◆ EXERCISE PROMPT
Whenever a line in the data holds the string "pointy", pull that line out.

● ● ●

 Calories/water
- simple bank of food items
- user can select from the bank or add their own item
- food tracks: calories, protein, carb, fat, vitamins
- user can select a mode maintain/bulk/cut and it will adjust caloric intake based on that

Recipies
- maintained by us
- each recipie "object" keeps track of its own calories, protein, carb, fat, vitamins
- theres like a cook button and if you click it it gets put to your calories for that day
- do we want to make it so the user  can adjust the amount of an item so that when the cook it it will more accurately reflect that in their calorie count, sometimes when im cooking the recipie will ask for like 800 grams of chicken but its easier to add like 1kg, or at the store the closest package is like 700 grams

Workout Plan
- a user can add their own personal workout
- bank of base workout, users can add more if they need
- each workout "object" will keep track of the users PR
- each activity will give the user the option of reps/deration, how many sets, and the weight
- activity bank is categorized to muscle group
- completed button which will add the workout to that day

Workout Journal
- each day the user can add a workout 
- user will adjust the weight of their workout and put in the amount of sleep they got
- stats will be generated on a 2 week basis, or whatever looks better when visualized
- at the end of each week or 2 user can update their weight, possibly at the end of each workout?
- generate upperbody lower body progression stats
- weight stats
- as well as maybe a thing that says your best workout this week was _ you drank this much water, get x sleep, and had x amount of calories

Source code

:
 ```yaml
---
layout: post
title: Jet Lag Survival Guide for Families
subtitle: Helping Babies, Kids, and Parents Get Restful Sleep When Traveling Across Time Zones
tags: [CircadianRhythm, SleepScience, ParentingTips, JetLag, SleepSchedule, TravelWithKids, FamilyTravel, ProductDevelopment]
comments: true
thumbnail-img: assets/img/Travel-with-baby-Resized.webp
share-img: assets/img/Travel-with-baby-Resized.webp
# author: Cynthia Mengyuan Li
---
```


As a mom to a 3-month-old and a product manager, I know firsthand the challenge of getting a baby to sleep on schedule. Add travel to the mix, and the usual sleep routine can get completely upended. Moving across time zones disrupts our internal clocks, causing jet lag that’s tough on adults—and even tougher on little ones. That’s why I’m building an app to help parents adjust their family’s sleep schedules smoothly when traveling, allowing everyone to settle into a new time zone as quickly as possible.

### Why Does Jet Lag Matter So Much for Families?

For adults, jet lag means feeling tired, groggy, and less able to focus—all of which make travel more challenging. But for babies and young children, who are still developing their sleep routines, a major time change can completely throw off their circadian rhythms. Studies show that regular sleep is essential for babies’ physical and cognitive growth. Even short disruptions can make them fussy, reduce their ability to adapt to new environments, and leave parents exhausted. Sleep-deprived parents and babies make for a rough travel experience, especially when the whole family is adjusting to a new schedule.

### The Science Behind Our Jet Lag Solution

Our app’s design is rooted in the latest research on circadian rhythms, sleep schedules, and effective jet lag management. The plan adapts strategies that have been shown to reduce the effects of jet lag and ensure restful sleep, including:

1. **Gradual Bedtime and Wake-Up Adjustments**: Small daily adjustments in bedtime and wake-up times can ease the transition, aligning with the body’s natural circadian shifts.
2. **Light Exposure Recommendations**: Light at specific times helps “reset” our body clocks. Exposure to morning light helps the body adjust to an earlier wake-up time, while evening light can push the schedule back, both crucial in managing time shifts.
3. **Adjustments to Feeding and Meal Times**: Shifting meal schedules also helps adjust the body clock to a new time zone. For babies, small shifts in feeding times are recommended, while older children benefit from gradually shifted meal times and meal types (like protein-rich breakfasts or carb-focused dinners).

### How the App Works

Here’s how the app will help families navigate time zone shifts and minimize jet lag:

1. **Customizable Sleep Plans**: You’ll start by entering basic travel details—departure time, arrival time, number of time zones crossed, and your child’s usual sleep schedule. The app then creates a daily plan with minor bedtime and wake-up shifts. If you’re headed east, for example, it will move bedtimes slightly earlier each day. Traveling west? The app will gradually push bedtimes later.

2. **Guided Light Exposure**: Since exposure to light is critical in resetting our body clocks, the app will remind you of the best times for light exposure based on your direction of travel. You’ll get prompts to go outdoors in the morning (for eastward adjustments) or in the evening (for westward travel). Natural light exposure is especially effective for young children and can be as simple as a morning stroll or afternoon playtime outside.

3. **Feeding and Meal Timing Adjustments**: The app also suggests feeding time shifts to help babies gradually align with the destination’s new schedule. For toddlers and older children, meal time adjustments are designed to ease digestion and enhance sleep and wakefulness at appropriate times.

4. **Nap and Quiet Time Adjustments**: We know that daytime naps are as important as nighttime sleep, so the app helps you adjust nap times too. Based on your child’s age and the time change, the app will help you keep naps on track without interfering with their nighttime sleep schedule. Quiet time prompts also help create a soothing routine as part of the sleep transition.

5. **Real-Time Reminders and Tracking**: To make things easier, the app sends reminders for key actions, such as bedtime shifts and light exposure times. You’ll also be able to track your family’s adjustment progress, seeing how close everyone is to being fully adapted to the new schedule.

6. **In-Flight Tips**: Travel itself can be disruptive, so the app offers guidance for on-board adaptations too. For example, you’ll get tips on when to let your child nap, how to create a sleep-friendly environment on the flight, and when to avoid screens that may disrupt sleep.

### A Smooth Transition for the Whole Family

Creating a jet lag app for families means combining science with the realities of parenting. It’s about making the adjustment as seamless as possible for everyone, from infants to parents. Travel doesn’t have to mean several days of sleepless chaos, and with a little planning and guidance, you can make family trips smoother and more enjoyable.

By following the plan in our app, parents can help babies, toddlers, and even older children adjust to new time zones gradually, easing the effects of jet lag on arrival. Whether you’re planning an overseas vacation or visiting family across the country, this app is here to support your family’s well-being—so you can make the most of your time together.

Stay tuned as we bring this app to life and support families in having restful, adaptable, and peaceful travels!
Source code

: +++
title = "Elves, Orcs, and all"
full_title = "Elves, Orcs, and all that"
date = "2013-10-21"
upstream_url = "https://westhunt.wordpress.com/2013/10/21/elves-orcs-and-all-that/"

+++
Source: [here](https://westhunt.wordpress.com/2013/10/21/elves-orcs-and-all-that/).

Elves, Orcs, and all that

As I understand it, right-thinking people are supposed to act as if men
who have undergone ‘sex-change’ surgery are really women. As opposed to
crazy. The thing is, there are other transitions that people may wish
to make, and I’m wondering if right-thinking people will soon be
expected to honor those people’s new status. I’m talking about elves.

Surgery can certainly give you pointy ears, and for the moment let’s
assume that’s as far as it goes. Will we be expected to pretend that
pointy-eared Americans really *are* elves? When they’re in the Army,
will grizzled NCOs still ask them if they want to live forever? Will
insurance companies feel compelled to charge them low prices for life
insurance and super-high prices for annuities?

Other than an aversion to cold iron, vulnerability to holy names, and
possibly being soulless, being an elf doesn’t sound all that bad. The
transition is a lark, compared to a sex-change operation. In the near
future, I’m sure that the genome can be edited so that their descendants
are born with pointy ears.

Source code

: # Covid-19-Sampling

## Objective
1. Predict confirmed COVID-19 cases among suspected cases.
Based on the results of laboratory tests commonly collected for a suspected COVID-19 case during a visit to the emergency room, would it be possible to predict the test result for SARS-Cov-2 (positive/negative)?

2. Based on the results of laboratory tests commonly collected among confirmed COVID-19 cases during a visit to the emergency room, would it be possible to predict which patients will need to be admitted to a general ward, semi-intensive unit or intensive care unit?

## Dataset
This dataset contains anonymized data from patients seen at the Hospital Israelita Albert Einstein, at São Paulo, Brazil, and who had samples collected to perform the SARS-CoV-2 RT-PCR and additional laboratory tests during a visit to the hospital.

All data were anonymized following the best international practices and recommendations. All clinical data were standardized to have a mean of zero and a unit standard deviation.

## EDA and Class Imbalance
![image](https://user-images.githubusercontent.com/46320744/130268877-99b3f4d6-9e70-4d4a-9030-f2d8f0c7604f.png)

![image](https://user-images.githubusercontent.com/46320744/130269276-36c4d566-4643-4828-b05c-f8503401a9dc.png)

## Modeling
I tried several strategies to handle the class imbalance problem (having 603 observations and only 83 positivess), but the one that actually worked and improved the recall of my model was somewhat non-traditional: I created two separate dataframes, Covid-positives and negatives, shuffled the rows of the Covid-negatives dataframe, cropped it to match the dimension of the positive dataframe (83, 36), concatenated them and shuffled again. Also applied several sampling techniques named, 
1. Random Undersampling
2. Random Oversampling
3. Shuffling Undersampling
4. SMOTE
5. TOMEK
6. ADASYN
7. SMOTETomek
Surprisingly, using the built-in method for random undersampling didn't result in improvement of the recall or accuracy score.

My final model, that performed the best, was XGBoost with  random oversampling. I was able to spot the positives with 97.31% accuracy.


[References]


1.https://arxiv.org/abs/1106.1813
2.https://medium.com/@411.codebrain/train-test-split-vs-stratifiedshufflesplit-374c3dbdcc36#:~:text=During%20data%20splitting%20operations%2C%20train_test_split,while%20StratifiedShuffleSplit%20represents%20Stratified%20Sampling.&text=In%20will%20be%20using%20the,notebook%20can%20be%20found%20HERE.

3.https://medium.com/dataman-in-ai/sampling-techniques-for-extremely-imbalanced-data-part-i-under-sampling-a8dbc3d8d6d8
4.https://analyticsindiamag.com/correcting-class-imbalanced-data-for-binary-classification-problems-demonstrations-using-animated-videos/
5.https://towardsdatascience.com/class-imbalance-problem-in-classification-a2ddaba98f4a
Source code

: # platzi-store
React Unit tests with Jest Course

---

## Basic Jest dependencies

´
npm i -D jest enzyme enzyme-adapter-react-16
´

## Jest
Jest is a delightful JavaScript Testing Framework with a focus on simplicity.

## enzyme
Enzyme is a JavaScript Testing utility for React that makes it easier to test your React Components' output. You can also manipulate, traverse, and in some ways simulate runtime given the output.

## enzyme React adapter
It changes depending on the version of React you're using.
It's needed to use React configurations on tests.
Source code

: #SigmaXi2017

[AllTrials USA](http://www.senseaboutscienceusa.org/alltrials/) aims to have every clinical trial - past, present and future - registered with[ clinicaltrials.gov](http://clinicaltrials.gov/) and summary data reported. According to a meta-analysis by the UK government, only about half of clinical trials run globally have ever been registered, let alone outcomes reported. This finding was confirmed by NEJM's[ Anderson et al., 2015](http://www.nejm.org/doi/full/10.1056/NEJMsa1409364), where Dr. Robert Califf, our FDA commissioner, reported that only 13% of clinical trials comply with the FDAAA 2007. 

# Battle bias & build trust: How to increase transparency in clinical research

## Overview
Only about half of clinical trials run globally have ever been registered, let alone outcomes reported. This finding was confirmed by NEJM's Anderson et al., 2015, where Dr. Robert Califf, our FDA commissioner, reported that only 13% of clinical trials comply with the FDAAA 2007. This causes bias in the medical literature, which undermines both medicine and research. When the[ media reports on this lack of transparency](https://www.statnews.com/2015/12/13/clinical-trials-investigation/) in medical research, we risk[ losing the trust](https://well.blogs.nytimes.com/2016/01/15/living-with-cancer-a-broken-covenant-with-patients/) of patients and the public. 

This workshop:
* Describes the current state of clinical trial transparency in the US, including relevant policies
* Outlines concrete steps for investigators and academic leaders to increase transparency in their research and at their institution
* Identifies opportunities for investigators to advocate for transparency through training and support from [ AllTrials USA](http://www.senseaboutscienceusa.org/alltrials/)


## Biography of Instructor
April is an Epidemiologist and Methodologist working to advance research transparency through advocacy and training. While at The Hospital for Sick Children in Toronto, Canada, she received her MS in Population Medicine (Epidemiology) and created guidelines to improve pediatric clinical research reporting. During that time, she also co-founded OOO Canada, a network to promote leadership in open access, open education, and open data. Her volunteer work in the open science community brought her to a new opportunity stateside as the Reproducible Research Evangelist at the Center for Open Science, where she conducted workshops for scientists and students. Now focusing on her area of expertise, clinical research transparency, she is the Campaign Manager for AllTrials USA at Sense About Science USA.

● ● ●

◆ EXERCISE RESULT
Surgery can certainly give you pointy ears, and for the moment let’s
pointy-eared Americans really *are* elves? When they’re in the Army,
are born with pointy ears.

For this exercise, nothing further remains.